Одно радовало. То ли она потихоньку привыкла, то ли воздух в горах и впрямь обладает приписываемыми ему чудодейственными лечебными свойствами, но к концу их перехода Дина перестала ощущать себя больной и даже уставать начала куда меньше. А может быть, сработали наконец-то лекарства. Так или иначе, но до населенных, а главное, далеких от войны мест она добралась практически здоровой.
Здесь им, к слову, были не слишком рады. Скорее, наоборот – уж слишком много беженцев ввалилось на территорию небольшой горной страны с территории проигравшего войну соседа. В абсолютных числах это, может, и не особенно впечатляло, но гостиницы оказались переполнены, дороги заставлены автомобилями. Швейцария попросту оказалась не готова к такому наплыву людей. Вдобавок людей, все еще пребывающих в шоке, напуганных, уставших, не понимающих толком, что им делать дальше.
Одно радовало – практически все эти люди были немцами. Ну или, в небольшом количестве, итальянцами, французами, англичанами. Американцы отметились, опять же. В общем, достаточно цивилизованные, имеющие некоторое представление о дисциплине европеоиды. Наводнивших в последние десятилетия города выходцев из Африки и сопредельных территорий, всех этих арабов, негров, турок и прочего не пойми чего, на улицах Дина не замечала. Полански говорил, что видел, но раза два, не более. Как всегда, когда начались большие потрясения, инстинкт самосохранения и здравый смысл взяли верх над модными политическими и культурными извращениями. Проще говоря, перед беженцами «не того» происхождения границы оказались закрыты.

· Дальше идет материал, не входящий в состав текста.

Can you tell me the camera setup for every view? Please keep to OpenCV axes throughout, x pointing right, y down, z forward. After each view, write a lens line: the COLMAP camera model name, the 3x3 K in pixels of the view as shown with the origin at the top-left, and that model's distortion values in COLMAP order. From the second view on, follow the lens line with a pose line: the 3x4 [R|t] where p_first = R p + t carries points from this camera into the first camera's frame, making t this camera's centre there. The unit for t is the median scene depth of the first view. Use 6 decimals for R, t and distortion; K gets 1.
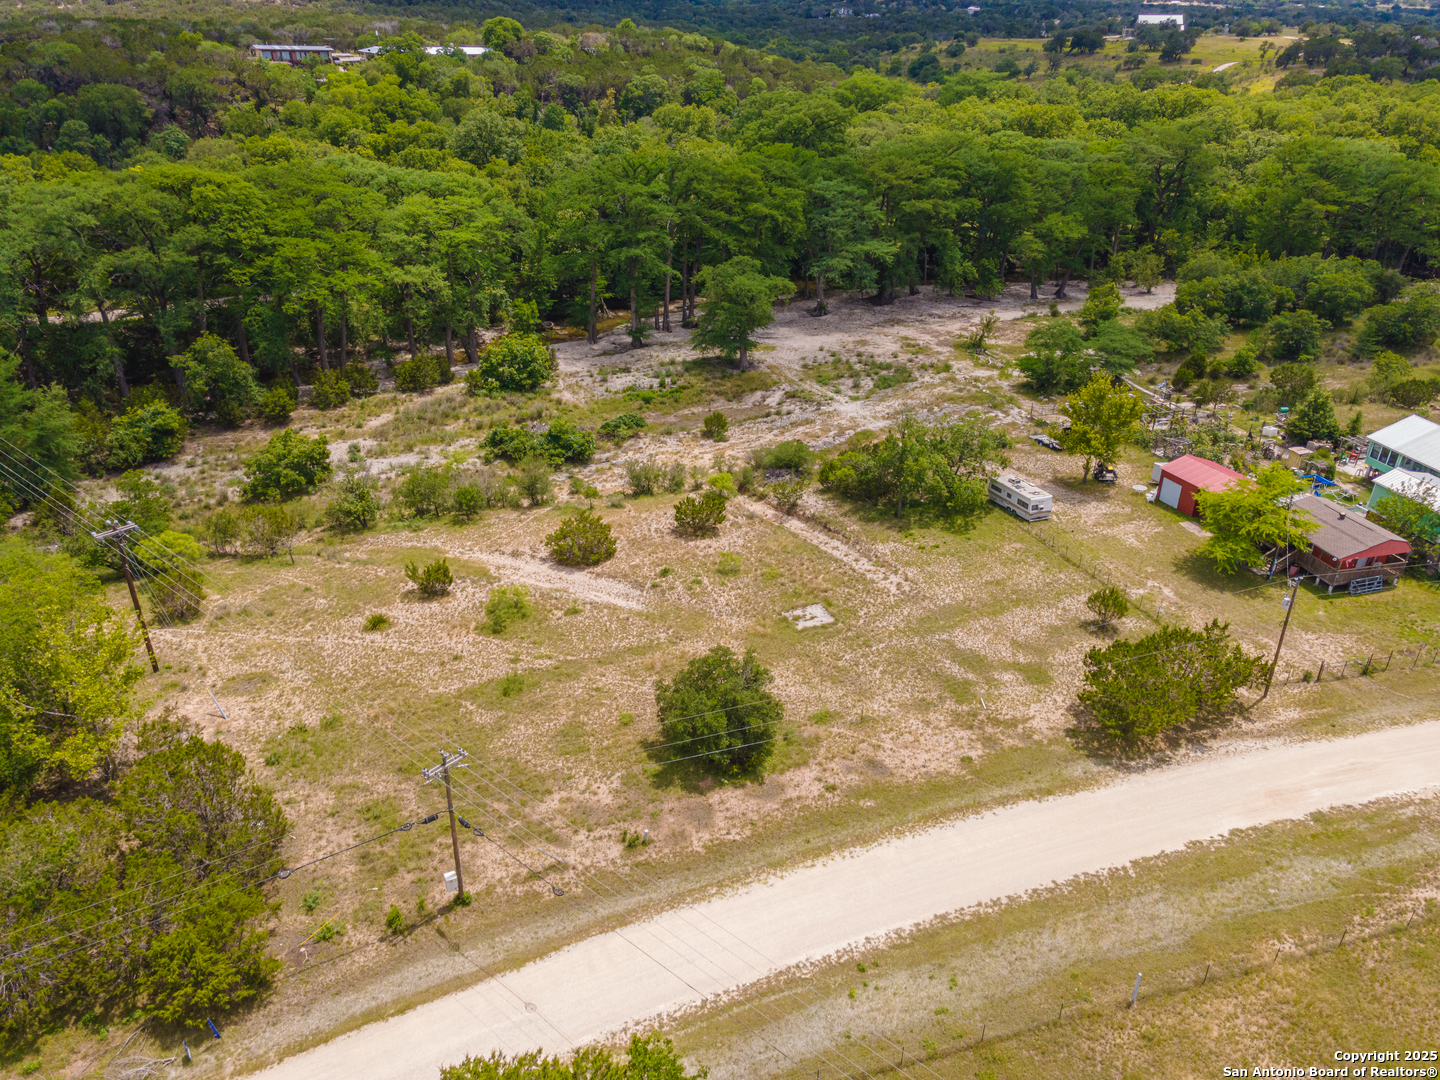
lens RADIAL K [[1028.1, 0, 705.0], [0, 1028.1, 547.5], [0, 0, 1]] dist [0.036255, 0.011632]
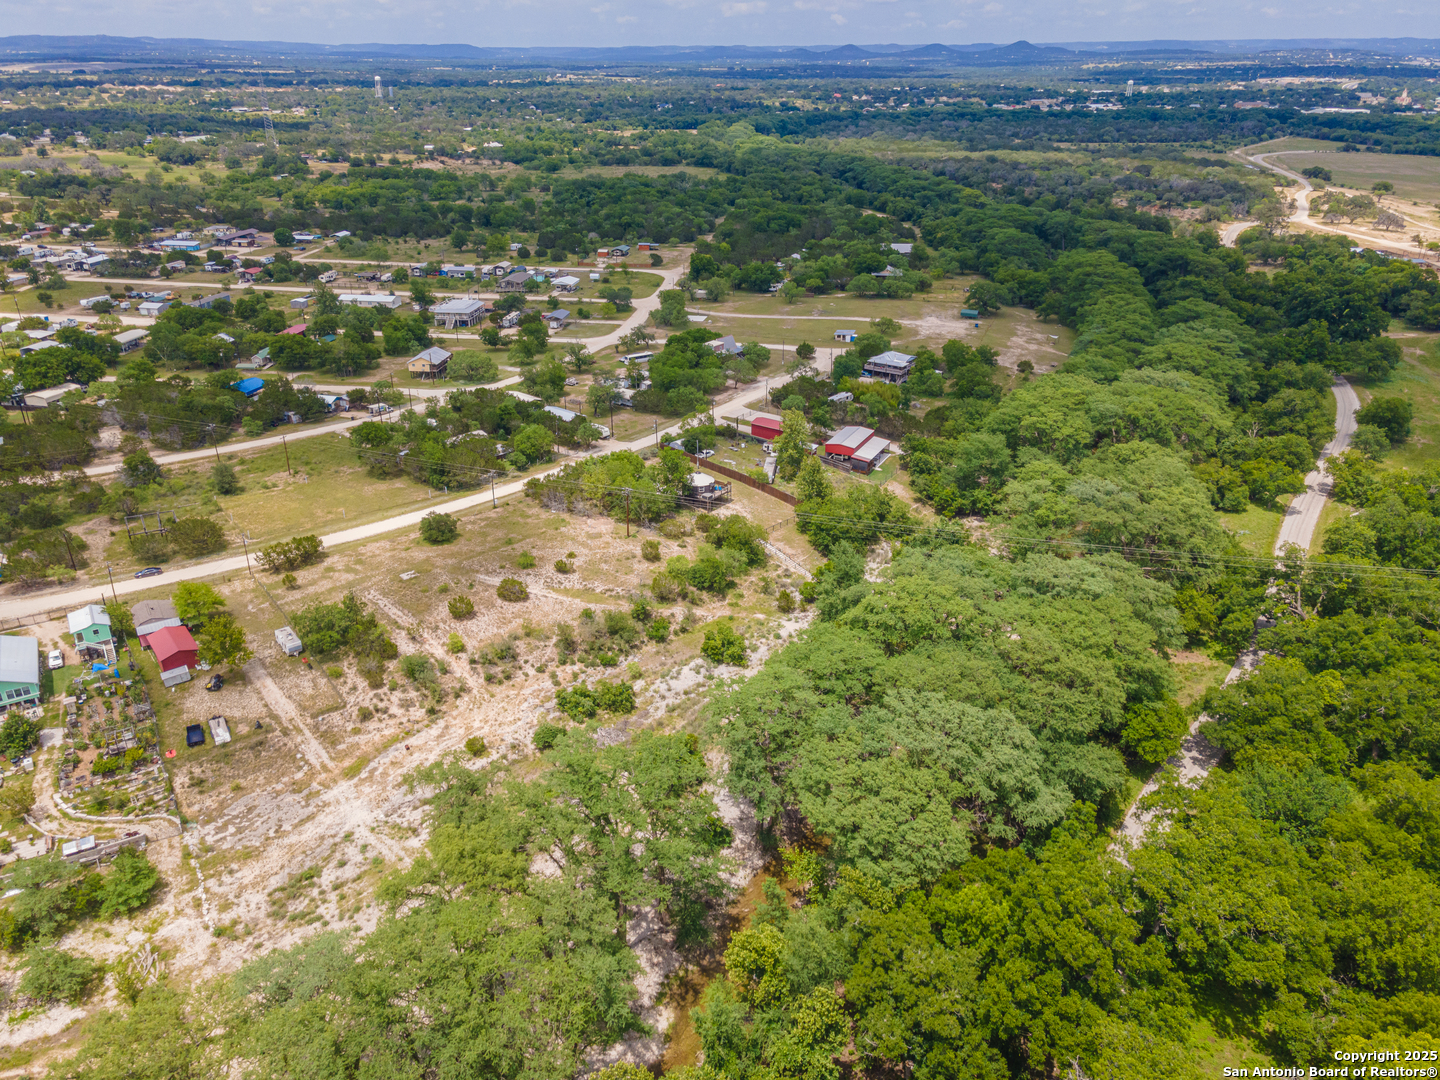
lens RADIAL K [[1028.1, 0, 714.5], [0, 1028.1, 537.8], [0, 0, 1]] dist [0.036255, 0.011632]
pose [[-0.950019, 0.115033, -0.290226, 0.124147], [-0.161695, 0.613929, 0.772623, -2.296352], [0.267055, 0.780935, -0.564644, 2.797226]]
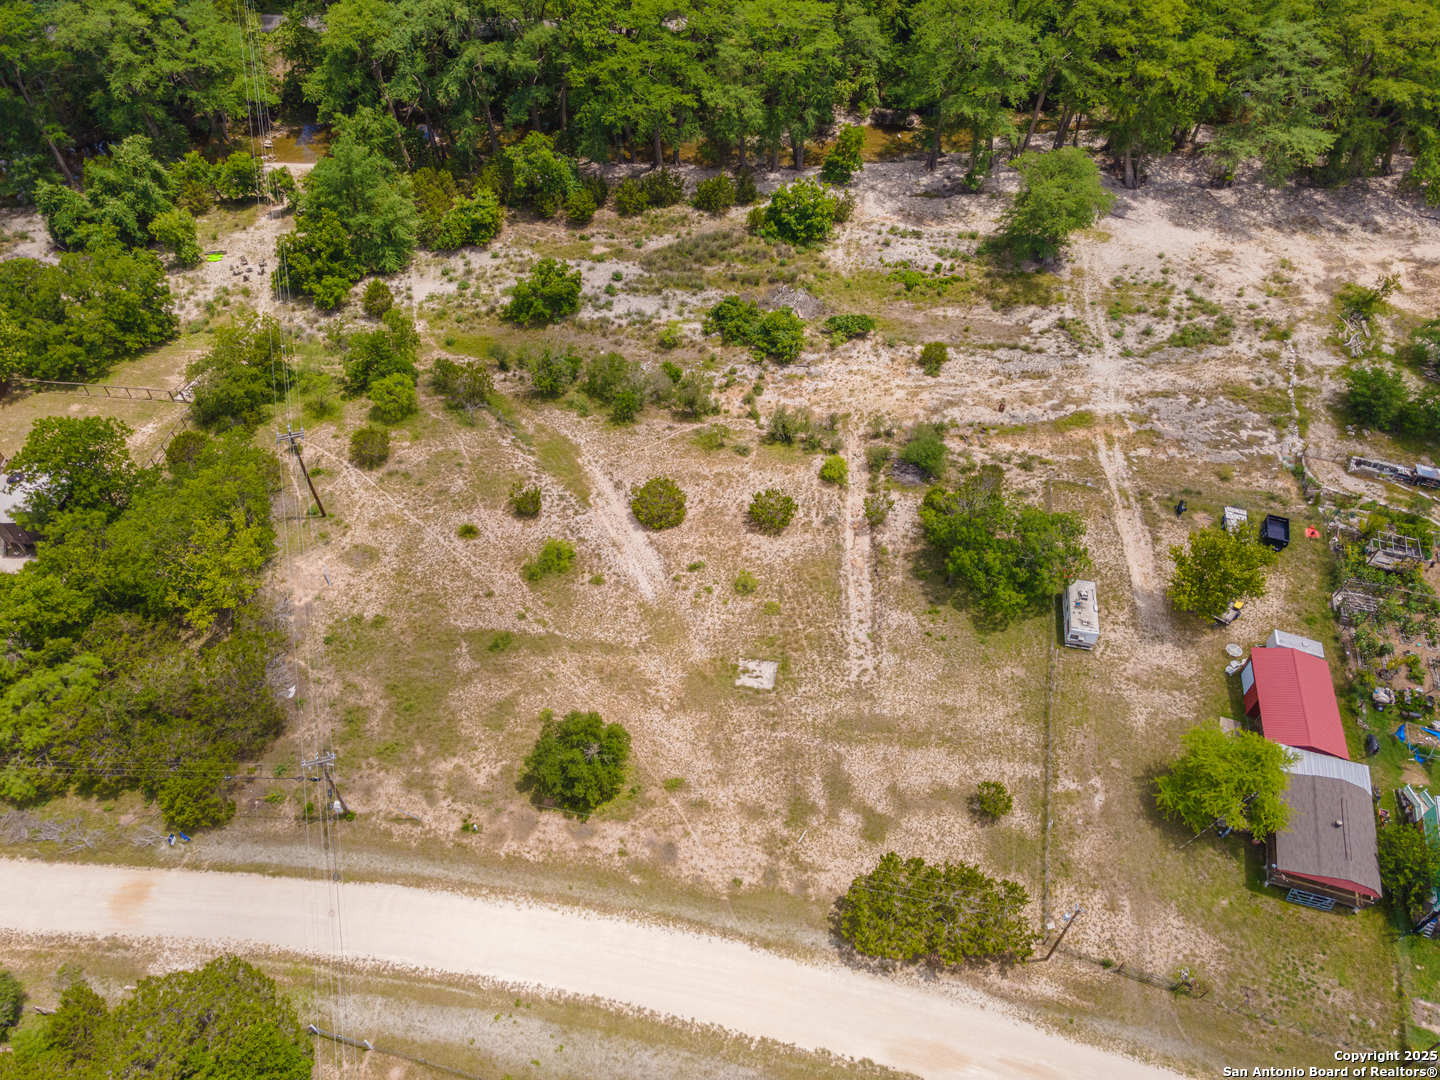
lens RADIAL K [[1028.1, 0, 711.3], [0, 1028.1, 533.3], [0, 0, 1]] dist [0.036255, 0.011632]
pose [[0.844739, 0.399673, -0.355918, 0.432186], [-0.238544, 0.876517, 0.418108, -0.575443], [0.479075, -0.268290, 0.835768, 0.060876]]
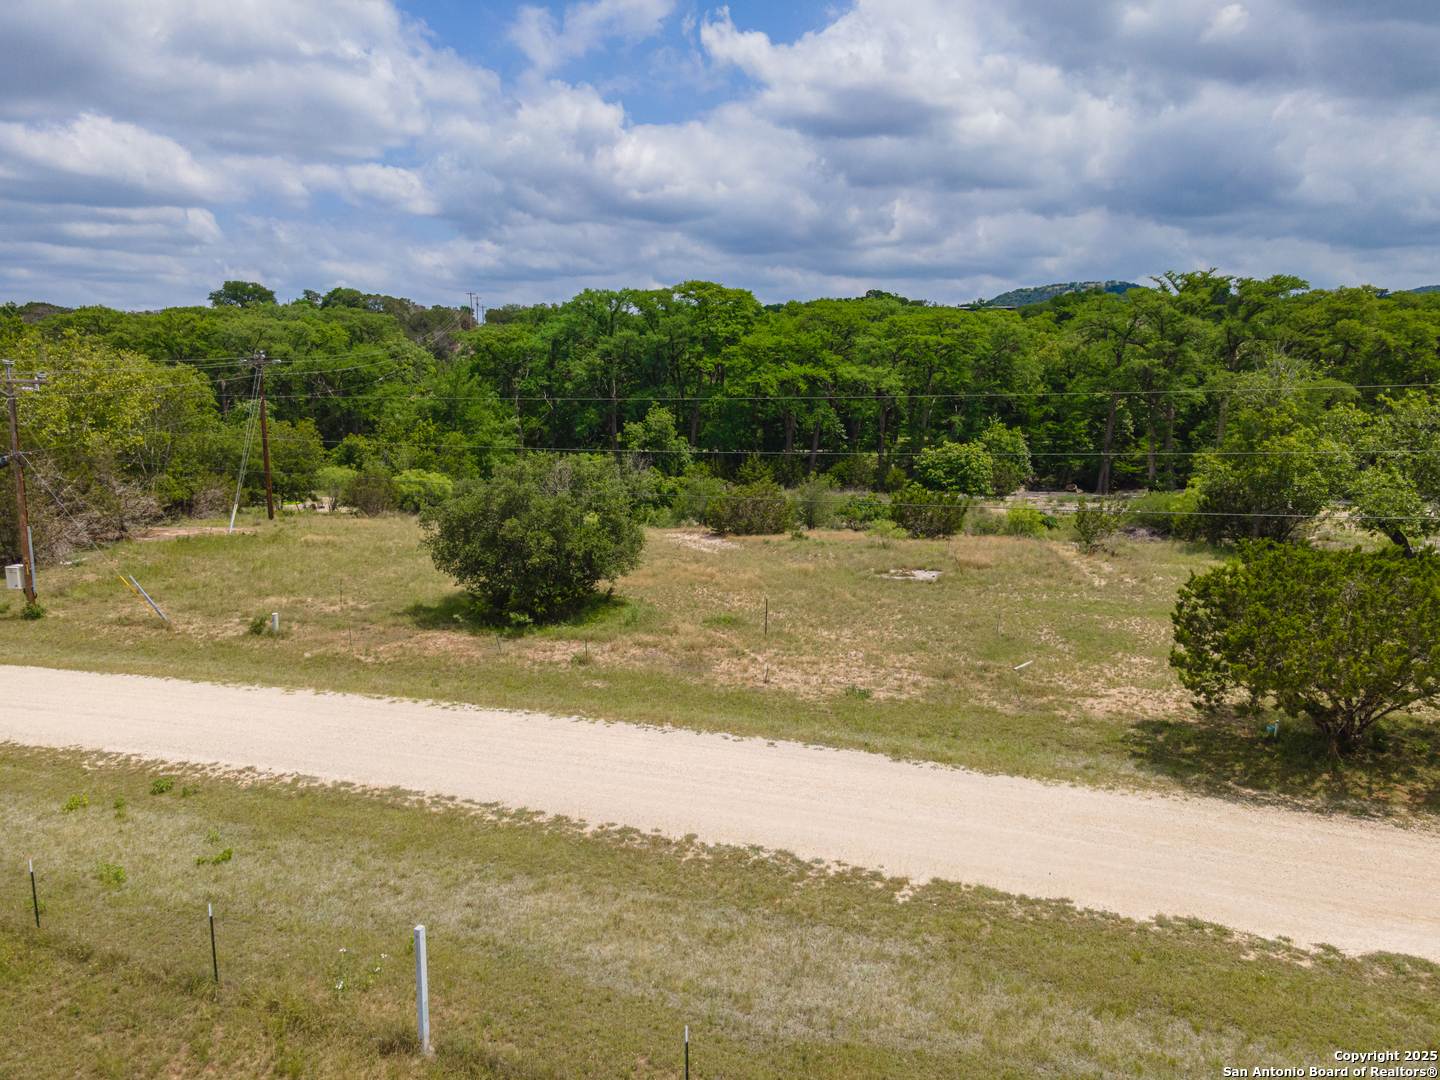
lens RADIAL K [[1028.1, 0, 717.7], [0, 1028.1, 544.4], [0, 0, 1]] dist [0.036255, 0.011632]
pose [[0.762141, 0.090742, -0.641020, 0.431458], [-0.289988, 0.933096, -0.212694, 0.224948], [0.578833, 0.347991, 0.737465, 0.516945]]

Каждый раз, думая об этом, Дина с легким злорадством усмехалась. Арабы, конечно, могли думать, что русские их союзники. Ага, щ-щас-с. Они еще кое-как сотрудничали с теми, кто реально воевал, защищая свой народ. А вот к сбежавшим из своей страны в сытую Европу русские относились не лучше, чем к мусору под ногами. Насчет специальных лагерей для них Дина не верила. За последнее время она вообще привыкла не обращать внимания на пропаганду и, уж тем более, на бредни газетчиков. Но вот то, что кормить бездельников и терпеть их выходки никто не собирается, она верила безоговорочно. Равно как и в то, что депортируют (а то и расстреляют) их запросто. Времена «добрых и сентиментальных русских» прошли. А учитывая, что сами русские убедились, сколь легко их доброта воспринимается как слабость, прошли они, похоже, навсегда.